The state Public Utilities Commission on Thursday ordered Valencia Water Co. to conduct a detailed study of its water supplies, postponing construction of more than 4,000 new homes in the booming development area.

The five-member commission ratified a judge’s decision that the water company, owned by Newhall Land & Farming Co., the area’s major landowner, must prove that it has sufficient supplies to expand its service area without jeopardizing the supply and quality of water for current customers.

That judge’s ruling, now backed by the PUC, was the second court victory for Ventura County opponents of proposed 21,600-home Newhall Ranch development since June. Then, a Superior Court judge temporarily blocked construction of Newhall Ranch until developers can guarantee a reliable water supply.


Thursday’s PUC action is expected to delay the start of construction for six months to a year on another three developments in a hillside area north of the Santa Clarita city boundary and Valencia Town Center.

The projects, located along the San Francisquito Canyon Creek area and all recently approved by Los Angeles County, are North Valencia II and West Creek, both owned by Newhall Land, and Tesoro del Valle, owned by SunCal Cos. of Orange.

In some areas, grading is underway even though the water issue is not settled. The decision also affects a few other smaller projects, such as Mountain View, that are outside Valencia but served by the water company.

Marlee Lauffer, spokeswoman for Newhall Land, said she is not certain of the time implications of the ruling, but that the company “will start work immediately” to provide additional environmental documentation to the PUC.

Developers of the Tesoro project could not be reached Thursday for comment.

Environmentalists said they will seek a court order to block bulldozers at work on the Tesoro project, where plans call for building 1,109 homes on land formerly used to raise hogs by the family that owns Farmer John Meats.

Ventura County officials, the Sierra Club and other environmental groups are worried that extensive development in the Santa Clarita Valley will affect water supplies for the entire region. They are particularly concerned about plans by Newhall Land to build a 21,600-unit development at Castaic Junction.


The PUC ruling is not expected to immediately affect such major long-range projects as Newhall Ranch, but could delay those that are near the start of construction, said Robert DiPrimio, water company president.

He said he is “unsure as to the procedures” to be used to determine the availability of water, but expects that the commission will review environmental studies that have already been certified by city and county agencies.

The water company had sought to extend its services into new development areas. But now the construction of water lines cannot begin until further review by the commission.

“We have the water available,” DiPrimio said. “If we are unable to service these areas, there are other water companies,” pointing out that Valencia Water is one of four serving the region.

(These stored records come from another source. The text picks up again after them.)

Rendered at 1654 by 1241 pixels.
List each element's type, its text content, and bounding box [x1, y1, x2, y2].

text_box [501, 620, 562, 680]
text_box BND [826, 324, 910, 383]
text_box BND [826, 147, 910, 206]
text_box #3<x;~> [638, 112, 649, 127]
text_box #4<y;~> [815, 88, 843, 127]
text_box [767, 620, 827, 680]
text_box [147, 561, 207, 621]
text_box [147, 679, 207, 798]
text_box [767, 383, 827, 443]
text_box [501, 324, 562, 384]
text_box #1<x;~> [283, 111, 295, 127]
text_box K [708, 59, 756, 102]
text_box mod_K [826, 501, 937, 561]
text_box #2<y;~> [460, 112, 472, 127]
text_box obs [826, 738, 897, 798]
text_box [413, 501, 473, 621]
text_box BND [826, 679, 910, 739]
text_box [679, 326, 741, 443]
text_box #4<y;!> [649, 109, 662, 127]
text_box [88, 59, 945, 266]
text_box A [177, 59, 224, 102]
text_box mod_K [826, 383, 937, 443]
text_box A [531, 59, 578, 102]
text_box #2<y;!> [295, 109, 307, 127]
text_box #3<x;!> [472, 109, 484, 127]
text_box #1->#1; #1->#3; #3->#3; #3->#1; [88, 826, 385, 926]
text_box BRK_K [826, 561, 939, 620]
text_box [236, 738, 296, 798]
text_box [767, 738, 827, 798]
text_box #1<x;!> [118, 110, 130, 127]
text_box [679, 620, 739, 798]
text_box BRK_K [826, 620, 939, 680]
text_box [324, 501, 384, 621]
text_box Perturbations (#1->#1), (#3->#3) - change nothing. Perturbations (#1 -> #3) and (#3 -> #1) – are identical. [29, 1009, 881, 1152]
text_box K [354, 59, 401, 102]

Newhall Land and other developers have maintained all along that water supplies are more than sufficient to support all of the development both underway and on the books--about 40,000 units surrounding the city.

Environmentalists argue that shortages are already evident, threatening the existing population and the environment.

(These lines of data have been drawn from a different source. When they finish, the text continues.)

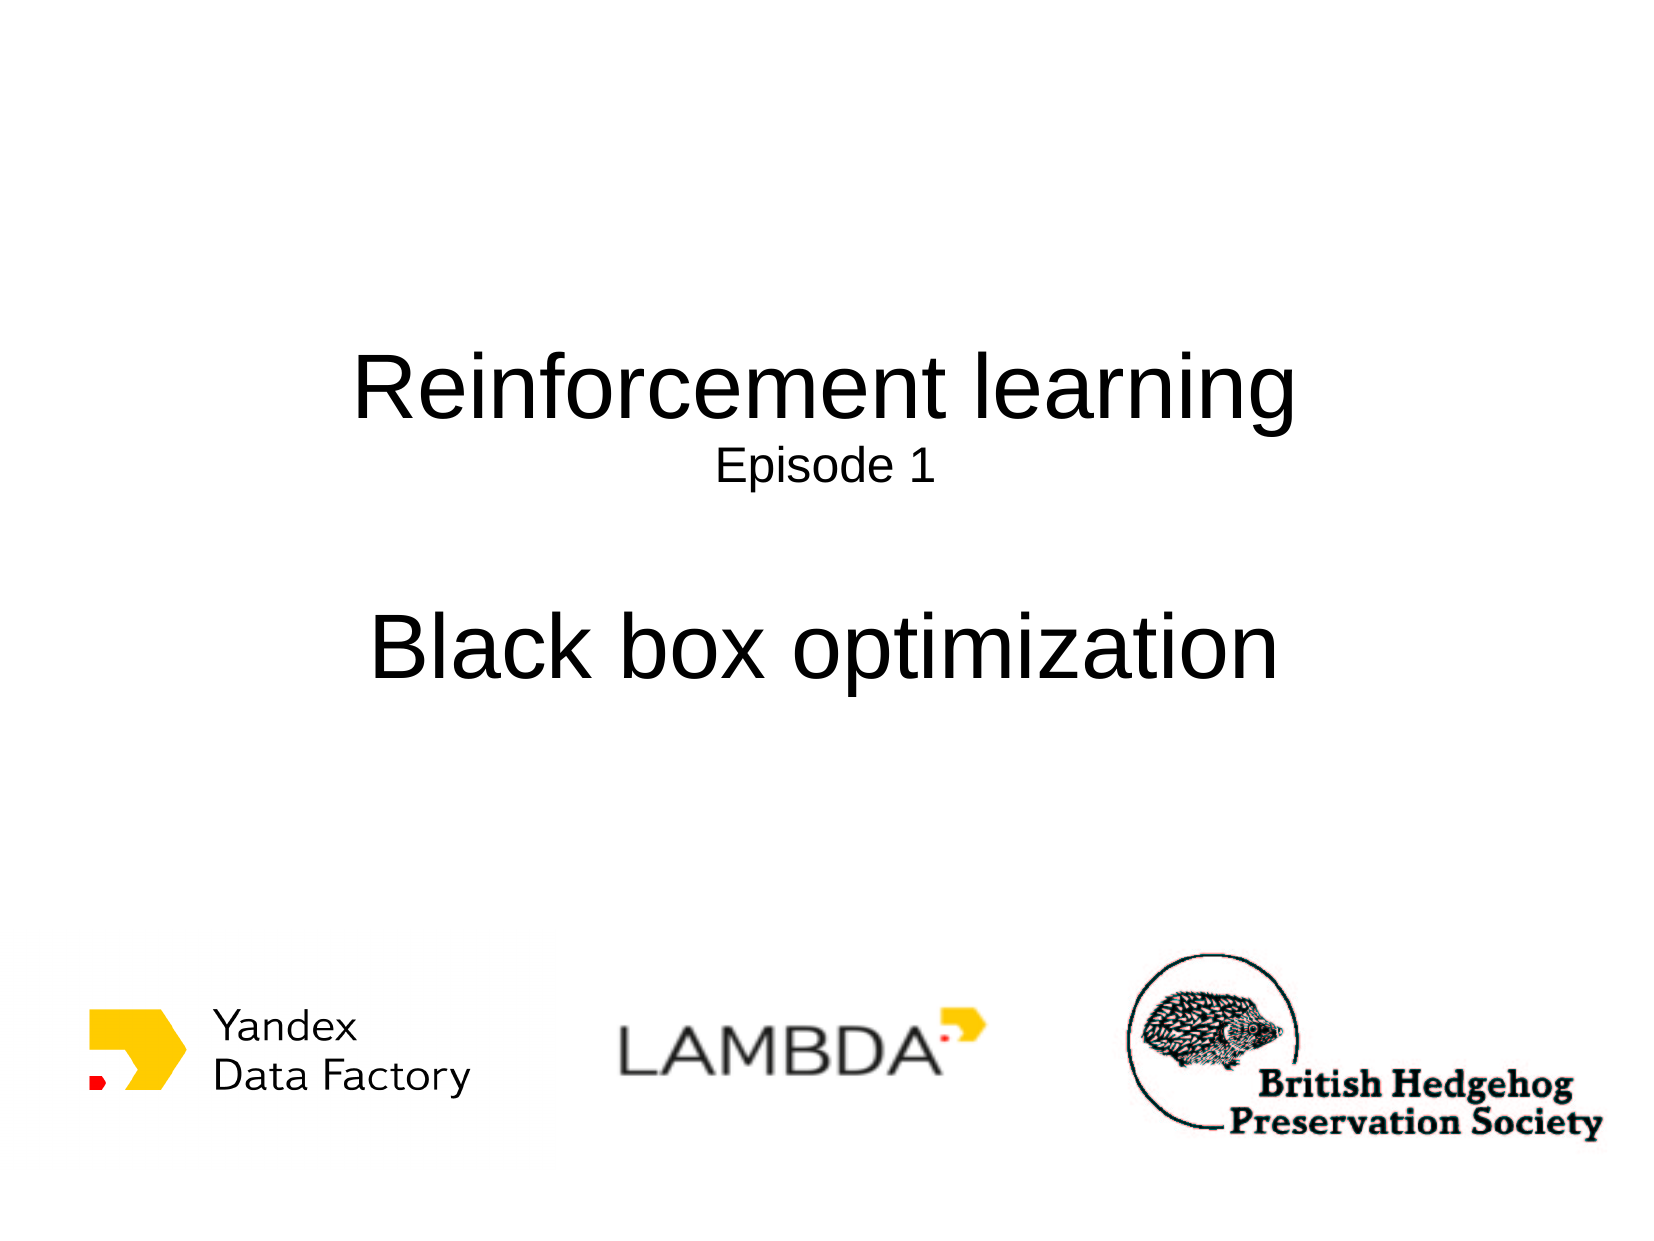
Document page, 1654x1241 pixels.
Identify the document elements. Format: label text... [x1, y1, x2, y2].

text_box Reinforcement learning Episode 1 Black box optimization [0, 311, 1654, 723]
picture [585, 872, 1006, 1213]
picture [0, 929, 556, 1171]
picture [1050, 869, 1654, 1241]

The PUC action puts developers that continue to grade property at risk of not getting approval to build houses, said Lynne Plambeck, spokeswoman for the Santa Clarita Organization for Planning the Environment.

“For them to continue grading is economically unsound as well as ecologically unsound,” she said.

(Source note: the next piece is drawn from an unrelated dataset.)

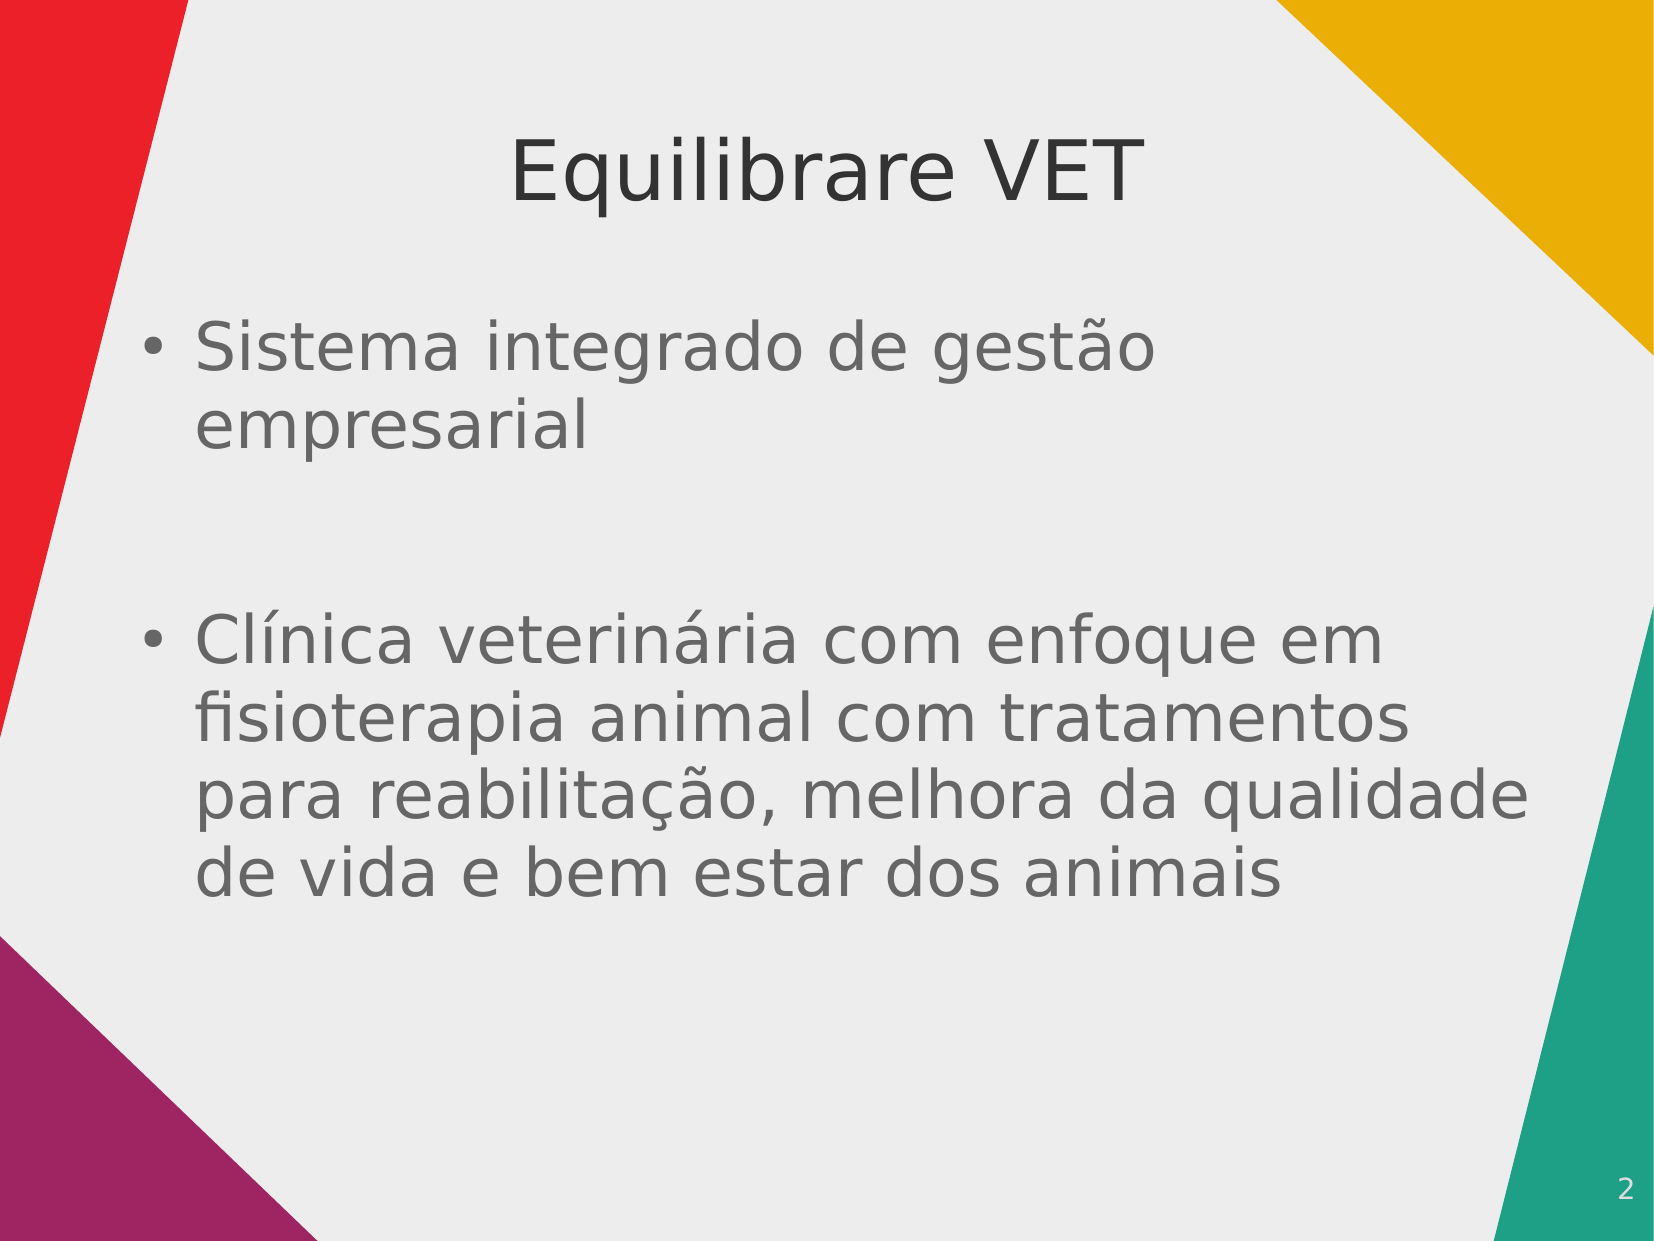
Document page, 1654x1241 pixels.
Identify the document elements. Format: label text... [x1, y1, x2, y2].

title Equilibrare VET [114, 73, 1539, 271]
list Sistema integrado de gestão empresarial Clínica veterinária com enfoque em fisioterapia animal com tratamentos para reabilitação, melhora da qualidade de vida e bem estar dos animais [123, 308, 1548, 1040]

The commission, at its meeting in Los Angeles, unanimously approved a written decision issued Sept. 22 by Administrative Law Judge Bertram Patrick following hearings earlier this year in San Francisco. Patrick said the company must further study the impact of nearly doubling the amount of water it plans to supply to customers over the next 20 years and, in particular, increased pumping of underground aquifers.

In June, a Superior Court judge in Kern County ordered Newhall Land to conduct further studies of the impact of water, traffic and other issues stemming from the Newhall Ranch project.